The Nigeria Customs Service on Tuesday disclosed that it had intercepted truckloads of smuggled drugs worth over N242.6m, whose importation was highly prohibited.
The drugs identified as Tramadol Hydrochloride and Tramadol and Really Extra tablets in the range of 225mg/200mg were seized along the Lagos-Ibadan Expressway and Apapa Road, Lagos.
According to the Comptroller General of Customs, Col. Hameed Ali (Retd), the drugs were concealed in 5,056 cartons, parked in two trucks on two units of 40-foot containers.
He stated that the drugs were prohibited and not good for consumption without prescription, noting that they bore no evidence of registration from the National Agency for Food and Drug Administration and Control and were marked “produced for export.”

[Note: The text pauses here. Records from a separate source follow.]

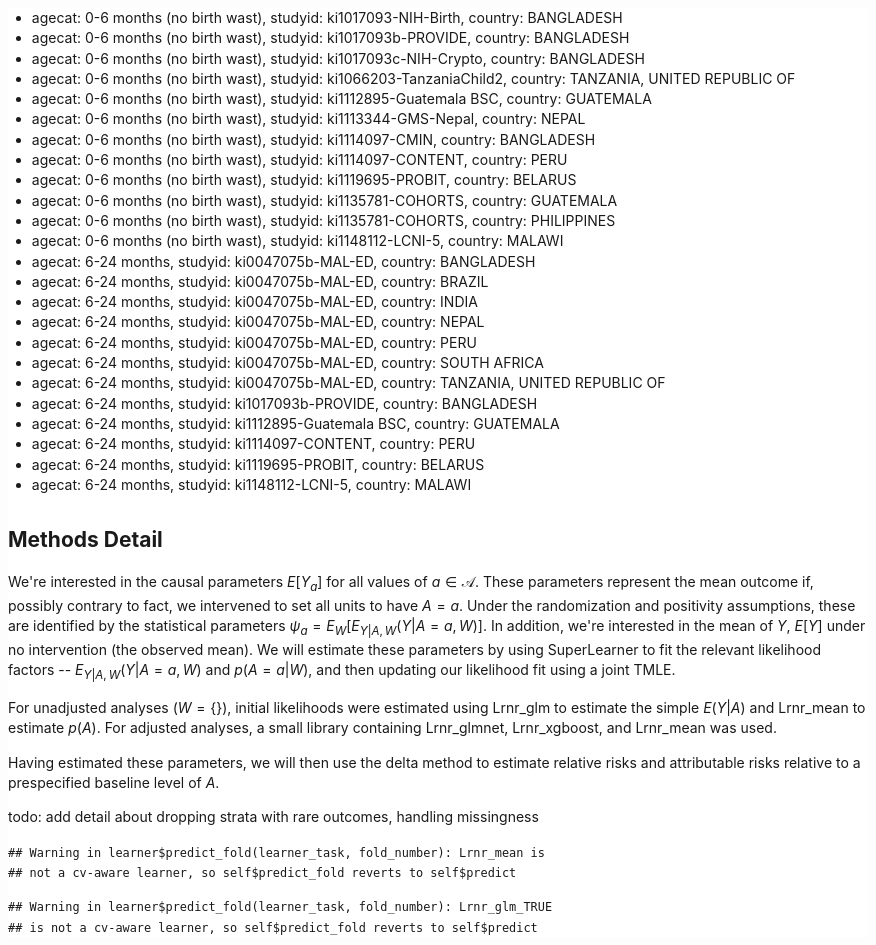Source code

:* agecat: 0-6 months (no birth wast), studyid: ki1017093-NIH-Birth, country: BANGLADESH
* agecat: 0-6 months (no birth wast), studyid: ki1017093b-PROVIDE, country: BANGLADESH
* agecat: 0-6 months (no birth wast), studyid: ki1017093c-NIH-Crypto, country: BANGLADESH
* agecat: 0-6 months (no birth wast), studyid: ki1066203-TanzaniaChild2, country: TANZANIA, UNITED REPUBLIC OF
* agecat: 0-6 months (no birth wast), studyid: ki1112895-Guatemala BSC, country: GUATEMALA
* agecat: 0-6 months (no birth wast), studyid: ki1113344-GMS-Nepal, country: NEPAL
* agecat: 0-6 months (no birth wast), studyid: ki1114097-CMIN, country: BANGLADESH
* agecat: 0-6 months (no birth wast), studyid: ki1114097-CONTENT, country: PERU
* agecat: 0-6 months (no birth wast), studyid: ki1119695-PROBIT, country: BELARUS
* agecat: 0-6 months (no birth wast), studyid: ki1135781-COHORTS, country: GUATEMALA
* agecat: 0-6 months (no birth wast), studyid: ki1135781-COHORTS, country: PHILIPPINES
* agecat: 0-6 months (no birth wast), studyid: ki1148112-LCNI-5, country: MALAWI
* agecat: 6-24 months, studyid: ki0047075b-MAL-ED, country: BANGLADESH
* agecat: 6-24 months, studyid: ki0047075b-MAL-ED, country: BRAZIL
* agecat: 6-24 months, studyid: ki0047075b-MAL-ED, country: INDIA
* agecat: 6-24 months, studyid: ki0047075b-MAL-ED, country: NEPAL
* agecat: 6-24 months, studyid: ki0047075b-MAL-ED, country: PERU
* agecat: 6-24 months, studyid: ki0047075b-MAL-ED, country: SOUTH AFRICA
* agecat: 6-24 months, studyid: ki0047075b-MAL-ED, country: TANZANIA, UNITED REPUBLIC OF
* agecat: 6-24 months, studyid: ki1017093b-PROVIDE, country: BANGLADESH
* agecat: 6-24 months, studyid: ki1112895-Guatemala BSC, country: GUATEMALA
* agecat: 6-24 months, studyid: ki1114097-CONTENT, country: PERU
* agecat: 6-24 months, studyid: ki1119695-PROBIT, country: BELARUS
* agecat: 6-24 months, studyid: ki1148112-LCNI-5, country: MALAWI

## Methods Detail

We're interested in the causal parameters $E[Y_a]$ for all values of $a \in \mathcal{A}$. These parameters represent the mean outcome if, possibly contrary to fact, we intervened to set all units to have $A=a$. Under the randomization and positivity assumptions, these are identified by the statistical parameters $\psi_a=E_W[E_{Y|A,W}(Y|A=a,W)]$.  In addition, we're interested in the mean of $Y$, $E[Y]$ under no intervention (the observed mean). We will estimate these parameters by using SuperLearner to fit the relevant likelihood factors -- $E_{Y|A,W}(Y|A=a,W)$ and $p(A=a|W)$, and then updating our likelihood fit using a joint TMLE.

For unadjusted analyses ($W=\{\}$), initial likelihoods were estimated using Lrnr_glm to estimate the simple $E(Y|A)$ and Lrnr_mean to estimate $p(A)$. For adjusted analyses, a small library containing Lrnr_glmnet, Lrnr_xgboost, and Lrnr_mean was used.

Having estimated these parameters, we will then use the delta method to estimate relative risks and attributable risks relative to a prespecified baseline level of $A$.

todo: add detail about dropping strata with rare outcomes, handling missingness



```
## Warning in learner$predict_fold(learner_task, fold_number): Lrnr_mean is
## not a cv-aware learner, so self$predict_fold reverts to self$predict
```

```
## Warning in learner$predict_fold(learner_task, fold_number): Lrnr_glm_TRUE
## is not a cv-aware learner, so self$predict_fold reverts to self$predict
```
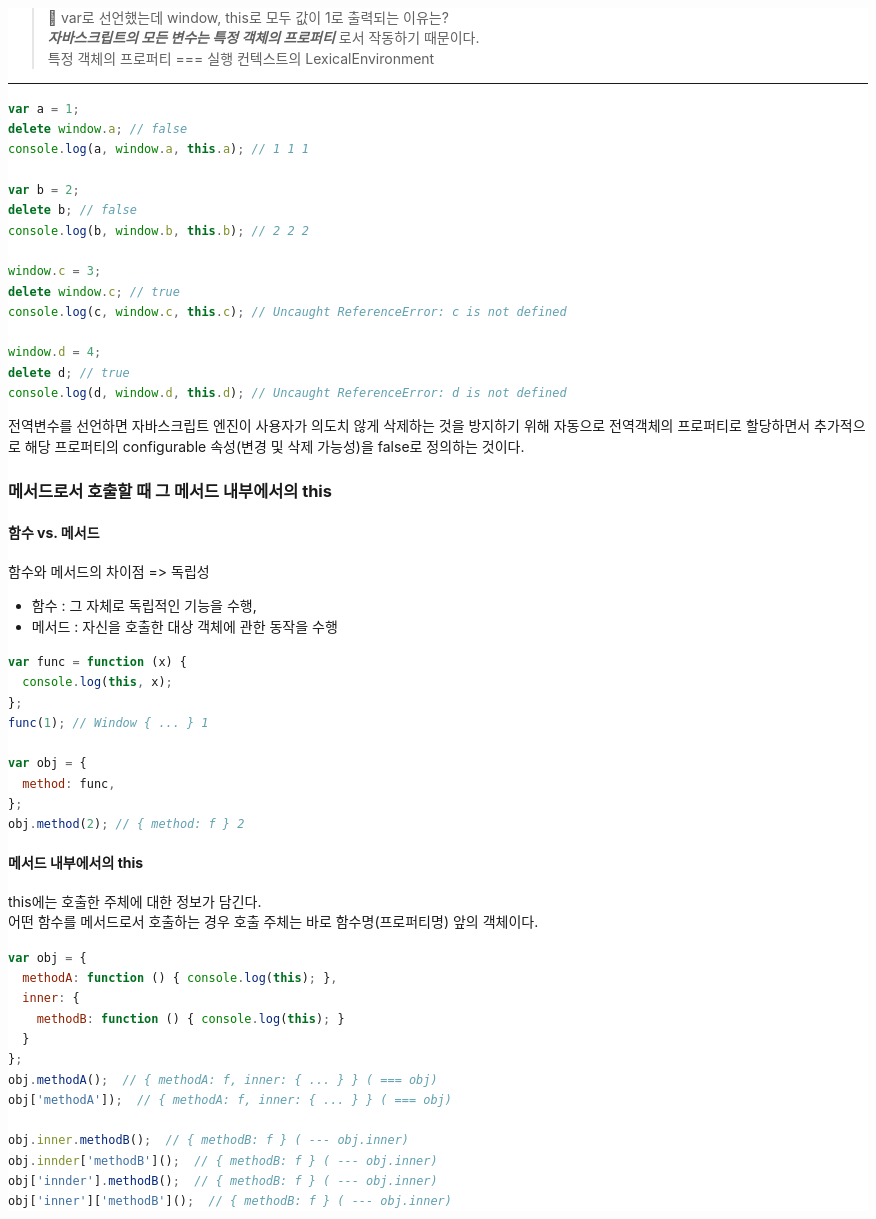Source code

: > 🤔 var로 선언했는데 window, this로 모두 값이 1로 출력되는 이유는?  
> **_자바스크립트의 모든 변수는 특정 객체의 프로퍼티_** 로서 작동하기 때문이다.  
> 특정 객체의 프로퍼티 === 실행 컨텍스트의 LexicalEnvironment

---

```javascript
var a = 1;
delete window.a; // false
console.log(a, window.a, this.a); // 1 1 1

var b = 2;
delete b; // false
console.log(b, window.b, this.b); // 2 2 2

window.c = 3;
delete window.c; // true
console.log(c, window.c, this.c); // Uncaught ReferenceError: c is not defined

window.d = 4;
delete d; // true
console.log(d, window.d, this.d); // Uncaught ReferenceError: d is not defined
```

전역변수를 선언하면 자바스크립트 엔진이 사용자가 의도치 않게 삭제하는 것을 방지하기 위해 자동으로 전역객체의 프로퍼티로 할당하면서 추가적으로 해당 프로퍼티의 configurable 속성(변경 및 삭제 가능성)을 false로 정의하는 것이다.

### 메서드로서 호출할 때 그 메서드 내부에서의 this

#### 함수 vs. 메서드

함수와 메서드의 차이점 => 독립성

- 함수 : 그 자체로 독립적인 기능을 수행,
- 메서드 : 자신을 호출한 대상 객체에 관한 동작을 수행

```javascript
var func = function (x) {
  console.log(this, x);
};
func(1); // Window { ... } 1

var obj = {
  method: func,
};
obj.method(2); // { method: f } 2
```

#### 메서드 내부에서의 this

this에는 호출한 주체에 대한 정보가 담긴다.  
어떤 함수를 메서드로서 호출하는 경우 호출 주체는 바로 함수명(프로퍼티명) 앞의 객체이다.

```javascript
var obj = {
  methodA: function () { console.log(this); },
  inner: {
    methodB: function () { console.log(this); }
  }
};
obj.methodA();  // { methodA: f, inner: { ... } } ( === obj)
obj['methodA']);  // { methodA: f, inner: { ... } } ( === obj)

obj.inner.methodB();  // { methodB: f } ( --- obj.inner)
obj.innder['methodB']();  // { methodB: f } ( --- obj.inner)
obj['innder'].methodB();  // { methodB: f } ( --- obj.inner)
obj['inner']['methodB']();  // { methodB: f } ( --- obj.inner)
```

The Customs boss said that investigations were ongoing to unravel the involvement of NCS personnel in the clearing of the consignment.
He said the importers and the Customs operative who colluded with them to allow the dangerous drugs enter into the country had not been arrested.
‘’This drug is prohibited and not good for consumption without prescription. A lot of women and youths now take it to relieve stress, but it is harmful to health if taken outside medical guidance,” Ali said.
He added that the Customs would intensify its battle against smuggling and would continue to prevent prohibited items from entering the Nigerian market in order to safeguard the economy and health of the citizens.
In 2016, the Federal Operations Unit Zone A of the NCS, evacuated 773 cartons of Tramadol capsules in 225mg and 700mg from an unnamed warehouse in Lagos, with a suspect still facing trial at the Federal High Court in Lagos.
Some of the side effects of the drug, according to medical sources, are agitation, nervousness, anxiety, seizures (convulsions), skin rash, dizziness and spinning sensation.
Ali added that the seized drugs were capable of increasing criminal activities and economic waste, and that their importation had a negative impact on local production and employment.